The Consumer Price Index (CPI) is the way the US government tracks just how much a dollar can buy. The government calculates this measure by doing a monthly check on the prices of thousands of products at local stores, and then averages the change in these prices. The resulting number is what is typically referred to as inflation. Overall inflation from January to November was 2.1% (data for December has not been released).
In addition to reporting overall inflation, the government also reports price levels for the product categories that go into that calculation. By looking at the price changes in these categories, we can get a sense of what is getting more or less expensive in US.
This year, the biggest price riser was gasoline.
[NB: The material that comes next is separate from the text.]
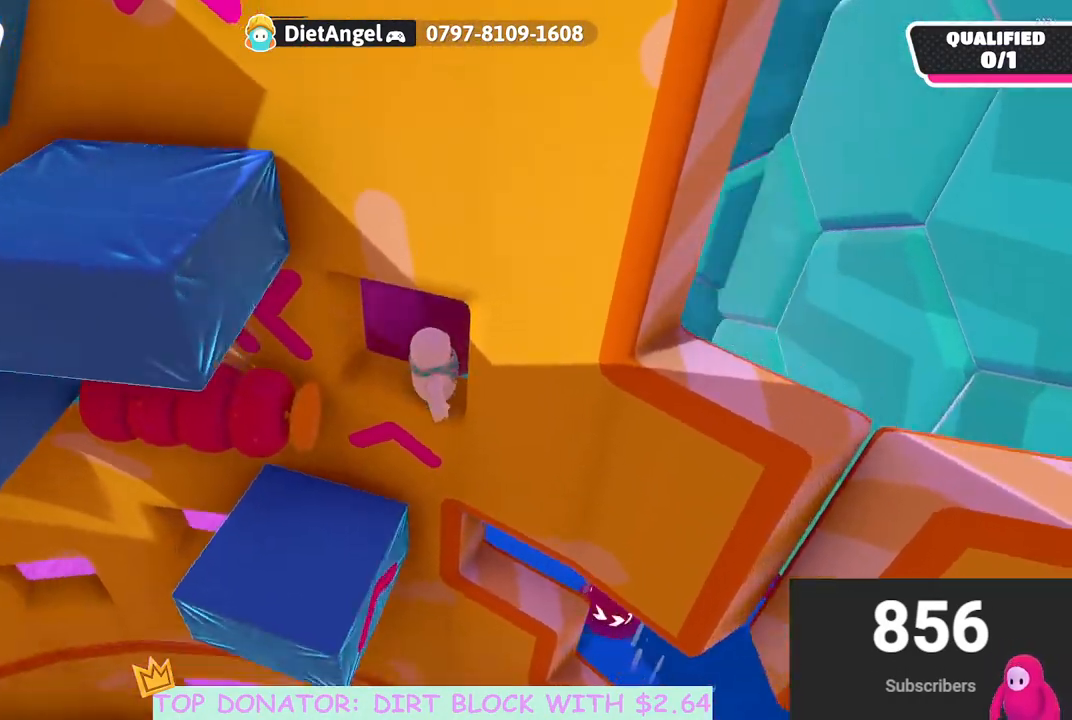
{"buttons": [], "left_stick": "left", "right_stick": "center", "events": [[100, "left_stick", "center"], [283, "left_stick", "up-left"], [350, "left_stick", "left"]]}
Regular unleaded gasoline went up by 11.1% from January to November. The average price of regular unleaded gas grew from $2.13 at the beginning of the year to close to $2.50 in November. Premium and midgrade also got a lot more expensive this year. The higher prices seem to be largely a result of a lack of refinery capacity in the US. Prices have fallen over the last few months after reaching a high in April.
Lettuce prices also rose quickly, but it is a product with unusually high price volatility. Lettuce only lasts for a very short period, and supply is dependent on good weather. Even within 2019, lettuce prices spiked, fell, and then spiked again.
The product that got cheaper most quickly this year was televisions. That is not unusual. By the government’s methodology, television prices have been plummeting for years. CPI attempts to measure how much it would cost to buy an equivalent product over time, and purchasing a top-of-the-line TV from 20 years ago would be extremely cheap today. TVs are an area where improving manufacturing technology has massively benefited consumers.
Prices for women’s clothes also fell quickly in 2019. Like televisions and other electronics, improved manufacturing efficiency continues to make clothes less expensive.